The crop markets are starting the week on a firm note. Grain and soy futures started trading at lower levels Monday night, but have turned mixed to higher in early Tuesday action. Midwestern weather seems relatively negative at this point, but traders may see the Black Sea situation as likely deteriorating during the days ahead. December corn rose 0.75 cent to $3.655 as Tuesday dawned over Chicago, while May edged up 1.0 to $3.87.
The soy complex moved mostly higher Monday night. As with the grain markets, little news pertinent to the soy complex emerged over the long weekend. The rains now covering much of the Corn Belt will probably boost the bean harvest, but that is apparently counting for little at this point. Traders may simply think the market is oversold, although some might credit overnight Asian gains in palm oil values for spillover soy strength. November soybean futures climbed 3.75 cents to $10.28/bushel early Tuesday morning, October soyoil rallied 0.19 cents to 32.20 cents/pound, and October soymeal stalled at $363.1/ton.
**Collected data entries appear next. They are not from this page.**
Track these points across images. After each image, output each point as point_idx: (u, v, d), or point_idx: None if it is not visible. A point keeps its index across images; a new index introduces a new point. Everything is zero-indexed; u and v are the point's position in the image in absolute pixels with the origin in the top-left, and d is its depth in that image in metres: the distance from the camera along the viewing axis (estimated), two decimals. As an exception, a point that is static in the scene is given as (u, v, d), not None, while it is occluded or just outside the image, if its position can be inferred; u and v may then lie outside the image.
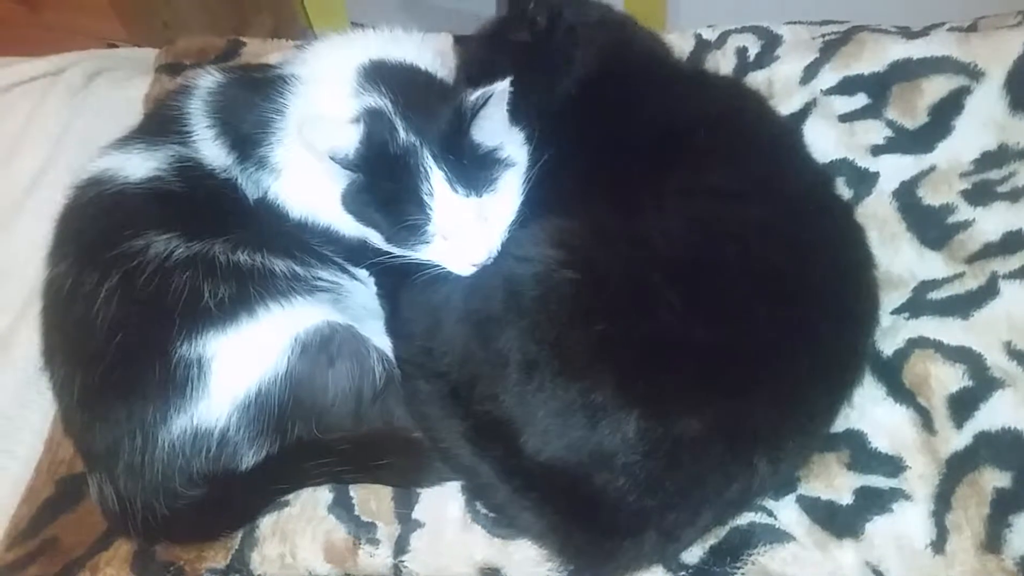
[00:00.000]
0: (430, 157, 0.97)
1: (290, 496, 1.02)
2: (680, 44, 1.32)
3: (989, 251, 1.02)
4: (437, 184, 0.97)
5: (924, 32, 1.17)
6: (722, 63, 1.27)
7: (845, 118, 1.15)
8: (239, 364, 0.98)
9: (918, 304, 1.03)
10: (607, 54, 1.12)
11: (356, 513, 1.00)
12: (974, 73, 1.10)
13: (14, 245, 1.32)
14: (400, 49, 1.11)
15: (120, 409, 0.97)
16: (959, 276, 1.02)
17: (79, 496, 1.05)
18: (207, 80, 1.12)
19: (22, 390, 1.20)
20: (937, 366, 0.96)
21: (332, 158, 0.96)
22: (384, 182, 0.99)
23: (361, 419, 1.04)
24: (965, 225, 1.05)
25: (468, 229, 1.00)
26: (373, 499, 1.01)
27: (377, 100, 1.02)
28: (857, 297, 0.98)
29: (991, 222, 1.03)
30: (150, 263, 0.99)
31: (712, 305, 0.91)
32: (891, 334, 1.01)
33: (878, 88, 1.15)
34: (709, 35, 1.32)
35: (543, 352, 0.92)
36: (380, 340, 1.07)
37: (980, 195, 1.05)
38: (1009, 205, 1.03)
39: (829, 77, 1.18)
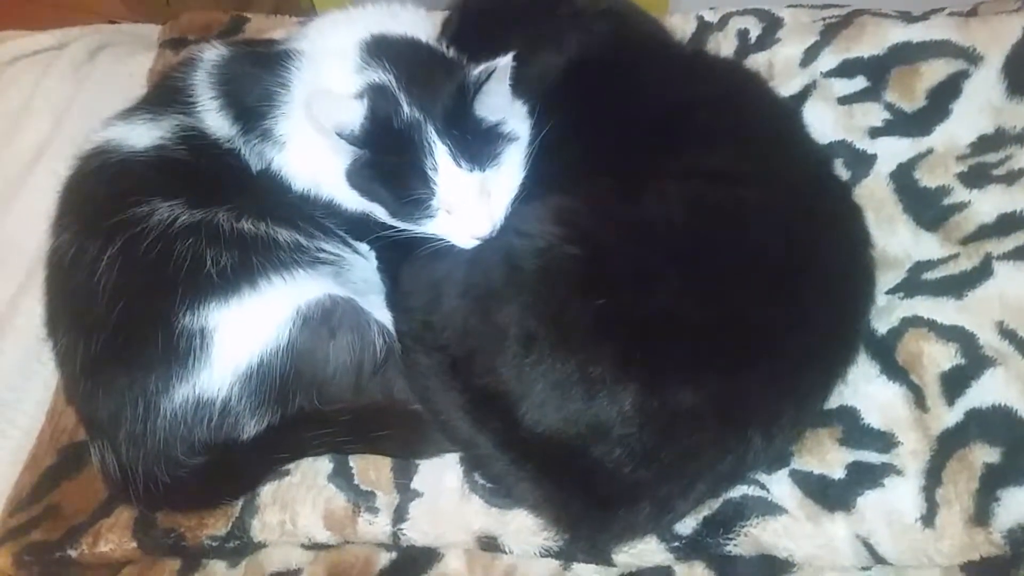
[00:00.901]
0: (434, 132, 0.98)
1: (291, 466, 1.03)
2: (682, 26, 1.33)
3: (984, 232, 1.04)
4: (441, 158, 0.98)
5: (924, 16, 1.18)
6: (723, 45, 1.28)
7: (844, 100, 1.16)
8: (241, 335, 0.99)
9: (913, 284, 1.04)
10: (609, 36, 1.13)
11: (356, 482, 1.01)
12: (973, 57, 1.11)
13: (17, 217, 1.32)
14: (402, 24, 1.12)
15: (122, 377, 0.98)
16: (954, 257, 1.04)
17: (81, 464, 1.07)
18: (212, 53, 1.13)
19: (24, 361, 1.21)
20: (930, 344, 0.97)
21: (338, 134, 0.97)
22: (389, 157, 1.00)
23: (361, 391, 1.05)
24: (961, 207, 1.06)
25: (472, 203, 1.02)
26: (372, 469, 1.02)
27: (381, 75, 1.03)
28: (853, 277, 0.99)
29: (987, 204, 1.04)
30: (153, 230, 1.00)
31: (710, 283, 0.91)
32: (886, 313, 1.03)
33: (877, 71, 1.15)
34: (711, 17, 1.33)
35: (542, 326, 0.93)
36: (381, 314, 1.08)
37: (976, 178, 1.06)
38: (1005, 188, 1.04)
39: (829, 60, 1.19)
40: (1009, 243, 1.01)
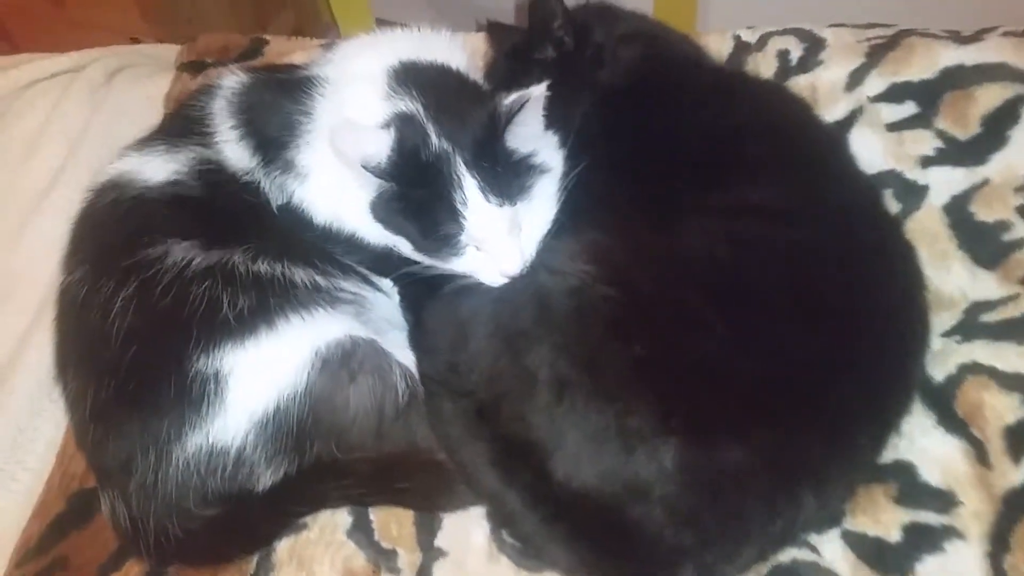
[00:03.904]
0: (463, 164, 0.93)
1: (308, 519, 0.98)
2: (718, 46, 1.27)
3: (1049, 271, 0.97)
4: (470, 192, 0.93)
5: (977, 37, 1.11)
6: (762, 66, 1.22)
7: (893, 127, 1.10)
8: (257, 379, 0.94)
9: (970, 327, 0.97)
10: (640, 66, 1.08)
11: (376, 539, 0.96)
12: (1033, 80, 1.04)
13: (30, 247, 1.28)
14: (430, 49, 1.07)
15: (133, 424, 0.94)
16: (1014, 298, 0.97)
17: (90, 513, 1.02)
18: (231, 80, 1.09)
19: (35, 398, 1.17)
20: (992, 395, 0.91)
21: (364, 167, 0.92)
22: (416, 190, 0.95)
23: (382, 438, 0.99)
24: (1021, 244, 0.99)
25: (502, 239, 0.96)
26: (394, 524, 0.97)
27: (408, 104, 0.98)
28: (907, 321, 0.92)
29: (1051, 240, 0.98)
30: (168, 272, 0.95)
31: (756, 329, 0.86)
32: (942, 359, 0.96)
33: (928, 96, 1.09)
34: (748, 37, 1.27)
35: (575, 371, 0.87)
36: (403, 354, 1.03)
37: (1039, 212, 1.00)
38: (1070, 223, 0.97)
39: (876, 83, 1.12)
40: (1076, 284, 0.94)
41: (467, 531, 0.96)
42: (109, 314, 0.95)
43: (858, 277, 0.89)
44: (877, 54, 1.14)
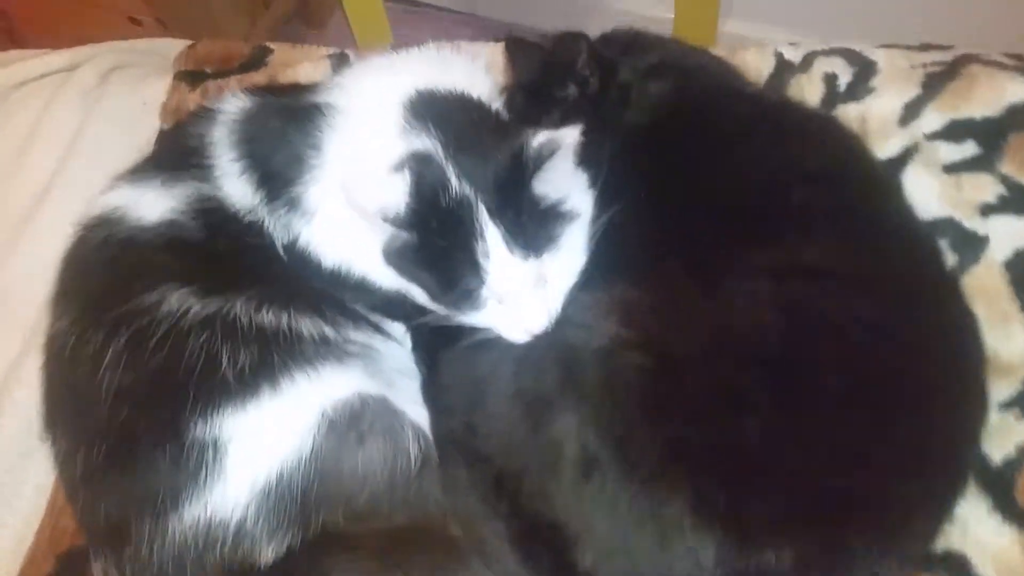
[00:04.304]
0: (486, 212, 0.86)
1: (314, 595, 0.92)
2: (757, 63, 1.17)
3: (1121, 342, 0.89)
4: (493, 244, 0.86)
5: None
6: (807, 90, 1.12)
7: (951, 169, 1.00)
8: (259, 445, 0.88)
9: (1034, 401, 0.90)
10: (671, 101, 1.00)
11: (387, 614, 0.90)
12: (1111, 121, 0.95)
13: (21, 263, 1.21)
14: (450, 74, 0.98)
15: (127, 493, 0.87)
16: (1083, 369, 0.89)
17: (81, 570, 0.95)
18: (232, 105, 1.01)
19: (24, 436, 1.09)
20: (1056, 484, 0.84)
21: (384, 218, 0.85)
22: (434, 239, 0.87)
23: (393, 507, 0.91)
24: (1093, 309, 0.91)
25: (526, 294, 0.89)
26: (406, 600, 0.91)
27: (425, 142, 0.90)
28: (966, 398, 0.85)
29: None
30: (162, 322, 0.88)
31: (806, 411, 0.78)
32: (1000, 436, 0.88)
33: (991, 136, 0.99)
34: (792, 55, 1.16)
35: (606, 449, 0.81)
36: (416, 411, 0.96)
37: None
38: None
39: (933, 119, 1.03)
40: None
41: (484, 607, 0.90)
42: (99, 369, 0.88)
43: (919, 355, 0.82)
44: (935, 84, 1.05)
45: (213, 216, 0.94)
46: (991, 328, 0.93)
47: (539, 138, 0.88)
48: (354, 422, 0.91)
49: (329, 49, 1.23)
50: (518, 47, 1.15)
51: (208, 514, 0.86)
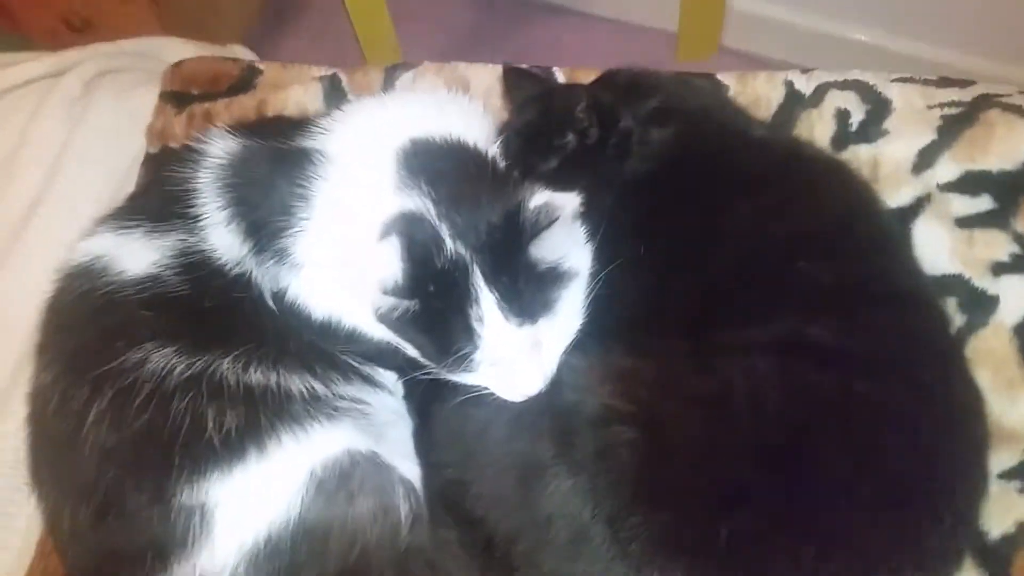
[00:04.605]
0: (481, 277, 0.83)
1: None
2: (768, 92, 1.13)
3: None
4: (487, 310, 0.83)
5: None
6: (817, 127, 1.08)
7: (964, 223, 0.97)
8: (247, 509, 0.86)
9: (1036, 476, 0.88)
10: (672, 150, 0.96)
11: (376, 674, 0.90)
12: None
13: (10, 283, 1.19)
14: (448, 121, 0.95)
15: (114, 553, 0.87)
16: (1088, 444, 0.87)
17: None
18: (219, 148, 0.97)
19: (16, 467, 1.09)
20: (1055, 568, 0.83)
21: (384, 292, 0.83)
22: (432, 302, 0.85)
23: (383, 564, 0.91)
24: (1101, 382, 0.88)
25: (521, 360, 0.87)
26: (394, 661, 0.91)
27: (417, 201, 0.87)
28: (968, 475, 0.83)
29: None
30: (146, 383, 0.86)
31: (803, 500, 0.76)
32: (1000, 509, 0.86)
33: (1007, 191, 0.96)
34: (803, 86, 1.12)
35: (597, 524, 0.80)
36: (406, 466, 0.95)
37: (1123, 345, 0.88)
38: None
39: (948, 169, 0.99)
40: None
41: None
42: (83, 428, 0.86)
43: (920, 437, 0.79)
44: (951, 130, 1.00)
45: (198, 270, 0.91)
46: (996, 394, 0.91)
47: (536, 200, 0.85)
48: (343, 481, 0.90)
49: (320, 70, 1.18)
50: (515, 75, 1.11)
51: (197, 574, 0.86)
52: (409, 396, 1.01)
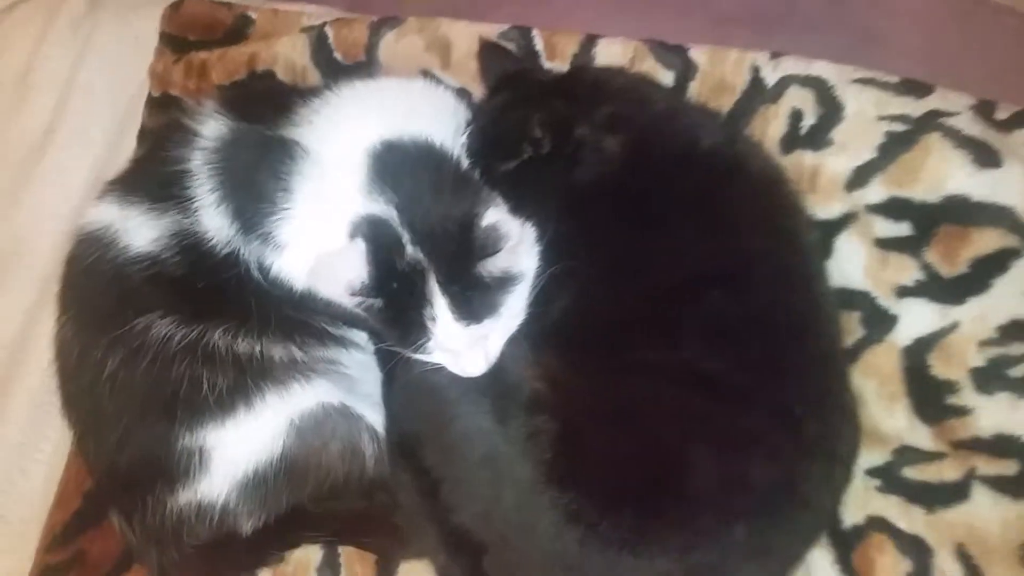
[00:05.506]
0: (436, 284, 0.97)
1: (285, 554, 1.15)
2: (734, 77, 1.17)
3: (977, 446, 1.00)
4: (440, 312, 0.98)
5: (995, 162, 1.02)
6: (772, 125, 1.13)
7: (882, 244, 1.06)
8: (237, 450, 1.06)
9: (893, 477, 1.04)
10: (619, 162, 1.03)
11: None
12: (1030, 238, 0.99)
13: (27, 213, 1.32)
14: (420, 117, 1.05)
15: (131, 478, 1.07)
16: (939, 457, 1.02)
17: (103, 514, 1.18)
18: (211, 129, 1.07)
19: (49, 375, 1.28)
20: (884, 556, 1.00)
21: (352, 294, 0.96)
22: (394, 298, 0.99)
23: (349, 495, 1.12)
24: (963, 411, 1.01)
25: (467, 350, 1.01)
26: (359, 563, 1.14)
27: (383, 206, 0.99)
28: (834, 480, 1.00)
29: (989, 418, 1.00)
30: (150, 348, 1.03)
31: (678, 503, 0.93)
32: (857, 502, 1.04)
33: (926, 222, 1.04)
34: (768, 74, 1.15)
35: (519, 495, 0.96)
36: (373, 415, 1.13)
37: (990, 379, 1.00)
38: (1013, 401, 0.99)
39: (877, 191, 1.06)
40: (993, 467, 0.99)
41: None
42: (100, 379, 1.04)
43: (787, 464, 0.94)
44: (890, 150, 1.06)
45: (192, 253, 1.04)
46: (878, 403, 1.06)
47: (489, 217, 0.96)
48: (318, 428, 1.09)
49: (309, 20, 1.23)
50: (493, 52, 1.16)
51: (198, 498, 1.07)
52: (378, 357, 1.16)
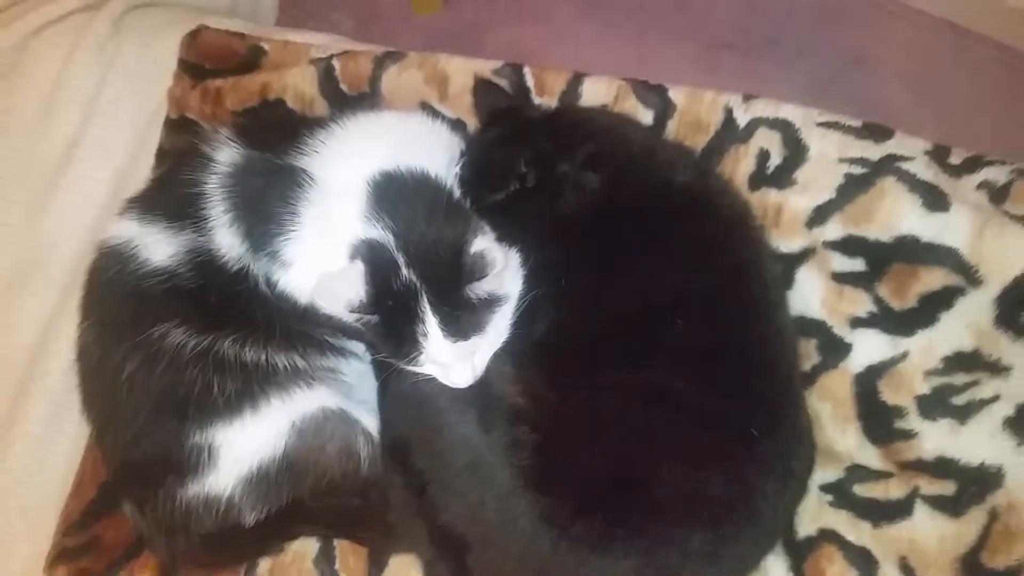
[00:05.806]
0: (427, 303, 1.06)
1: (285, 545, 1.25)
2: (708, 117, 1.26)
3: (920, 467, 1.10)
4: (431, 329, 1.07)
5: (944, 206, 1.11)
6: (741, 163, 1.22)
7: (839, 278, 1.16)
8: (243, 448, 1.15)
9: (844, 494, 1.14)
10: (597, 198, 1.12)
11: (336, 567, 1.23)
12: (973, 279, 1.08)
13: (50, 225, 1.41)
14: (416, 151, 1.14)
15: (144, 472, 1.17)
16: (886, 477, 1.12)
17: (116, 503, 1.27)
18: (225, 155, 1.17)
19: (69, 373, 1.34)
20: (834, 566, 1.10)
21: (351, 311, 1.06)
22: (390, 315, 1.08)
23: (345, 492, 1.22)
24: (908, 435, 1.11)
25: (455, 364, 1.11)
26: (352, 556, 1.24)
27: (380, 232, 1.08)
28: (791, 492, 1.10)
29: (931, 442, 1.09)
30: (166, 354, 1.12)
31: (645, 513, 1.02)
32: (810, 515, 1.14)
33: (878, 260, 1.13)
34: (740, 115, 1.24)
35: (496, 502, 1.06)
36: (369, 419, 1.22)
37: (934, 405, 1.10)
38: (952, 428, 1.08)
39: (835, 229, 1.16)
40: (934, 488, 1.08)
41: (408, 570, 1.22)
42: (119, 382, 1.13)
43: (747, 479, 1.04)
44: (848, 191, 1.16)
45: (206, 268, 1.14)
46: (832, 424, 1.16)
47: (478, 244, 1.05)
48: (318, 431, 1.18)
49: (318, 52, 1.32)
50: (488, 90, 1.25)
51: (206, 491, 1.16)
52: (375, 366, 1.26)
The wheat markets are mixed in early Tuesday trading. Recent rainfall over the northern Plains hasn’t been conducive to a good spring wheat harvest, which may explain early strength in expiring September Minneapolis wheat. The tense Black Sea situation may also be supporting prices, but that doesn’t explain the slippage by others. December CBOT wheat slipped 0.5 cent to $5.63/bushel just after dawn Tuesday, while December KC wheat slipped 1.5 cents to $6.4125/bushel, and December MWE wheat sagged 1.75 to $6.28.
Rising cash bids spurred late-Friday CME cattle gains. Although wholesale prices proved quite weak again last Thursday, CME futures rallied rather strongly Friday. That almost surely reflected news of steady-higher packer bids for fed cattle before the three-day weekend. October live cattle futures ended Friday 1.32 cents higher at 151.42 cents/pound, while December futures jumped 1.25 to 153.95. Meanwhile, September feeder futures leapt 1.50 to 218.65 and November futures soared 2.45 to 215.37.
Hog traders clearly expect a September cash bounce. Although cash hog prices remained weak last Thursday, pork cutout values rebounded modestly from big midweek losses. They continued rising Friday, thereby encouraging bullish traders to look for much more of the same in early September. October hogs spiked 2.65 cents to 98.12 cents/pound at their Friday settlement, while December rallied 1.62 to 92.00.
Cotton futures seem to be suffering a technical drop. Mixed news seemed to hamper bullish efforts to trigger a big bullish breakdown last week. Thus, despite pushing above their 40-day moving average around midweek, nearby cotton futures ended the week poorly. The Monday night resumption of those losses may be setting the stage for a bearish follow-through. December cotton futures fell 0.92 cents to 65.65 cents/pound shortly after sunrise Tuesday, while March futures tumbled 1.06 cents to 65.95.